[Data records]
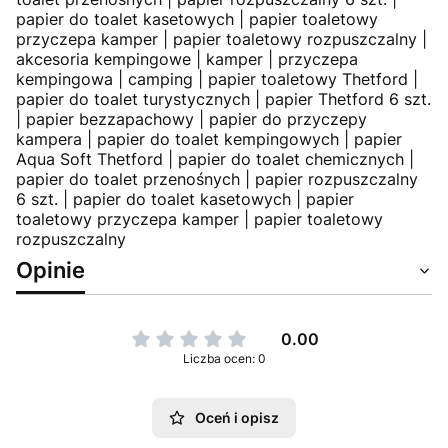
papier do toalet kasetowych | papier toaletowy
przyczepa kamper | papier toaletowy rozpuszczalny |
akcesoria kempingowe | kamper | przyczepa
kempingowa | camping | papier toaletowy Thetford |
papier do toalet turystycznych | papier Thetford 6 szt.
| papier bezzapachowy | papier do przyczepy
kampera | papier do toalet kempingowych | papier
Aqua Soft Thetford | papier do toalet chemicznych |
papier do toalet przenośnych | papier rozpuszczalny
6 szt. | papier do toalet kasetowych | papier
toaletowy przyczepa kamper | papier toaletowy
rozpuszczalny
Opinie
0.00
Liczba ocen: 0
Oceń i opisz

WHAT IS BEING ASKED:
Copy the records above exactly. The pictures are not part of the copy.

RESPONSE BOX:
papier do toalet kasetowych | papier toaletowy
przyczepa kamper | papier toaletowy rozpuszczalny |
akcesoria kempingowe | kamper | przyczepa
kempingowa | camping | papier toaletowy Thetford |
papier do toalet turystycznych | papier Thetford 6 szt.
| papier bezzapachowy | papier do przyczepy
kampera | papier do toalet kempingowych | papier
Aqua Soft Thetford | papier do toalet chemicznych |
papier do toalet przenośnych | papier rozpuszczalny
6 szt. | papier do toalet kasetowych | papier
toaletowy przyczepa kamper | papier toaletowy
rozpuszczalny
Opinie
0.00
Liczba ocen: 0
Oceń i opisz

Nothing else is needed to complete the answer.